*INPUT DATA:*
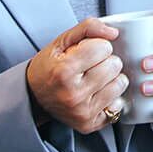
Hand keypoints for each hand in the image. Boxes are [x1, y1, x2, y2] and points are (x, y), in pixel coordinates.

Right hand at [25, 17, 124, 133]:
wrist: (32, 98)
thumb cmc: (49, 67)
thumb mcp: (61, 42)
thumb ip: (88, 28)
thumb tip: (114, 32)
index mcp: (63, 71)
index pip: (104, 47)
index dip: (96, 46)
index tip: (85, 52)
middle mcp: (73, 94)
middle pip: (115, 65)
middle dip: (105, 61)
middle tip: (89, 66)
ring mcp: (82, 112)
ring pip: (120, 83)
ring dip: (111, 78)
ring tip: (94, 79)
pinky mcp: (89, 124)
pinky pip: (119, 104)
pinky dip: (111, 97)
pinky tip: (96, 94)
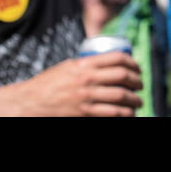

*WHAT YOU NEED TO DO:* Print the material above word for word, and keep the pictures out of it.

*RESPONSE TO THIS TASK:*
Hand keypoints for each hand in the image. Boxes are [x1, y1, x2, y2] and points are (x, y), in pixel coordinates.

Right hand at [25, 17, 124, 133]:
wrist: (32, 98)
thumb cmc: (49, 67)
thumb mcp: (61, 42)
thumb ip: (88, 28)
thumb tip: (114, 32)
index mcp: (63, 71)
index pip: (104, 47)
index dip: (96, 46)
index tip: (85, 52)
middle mcp: (73, 94)
middle pip: (115, 65)
middle dip: (105, 61)
middle tip: (89, 66)
ring mcp: (82, 112)
ring pip: (120, 83)
ring dip: (111, 78)
ring tip: (94, 79)
pinky mcp: (89, 124)
pinky pip: (119, 104)
pinky dip: (111, 97)
pinky tip: (96, 94)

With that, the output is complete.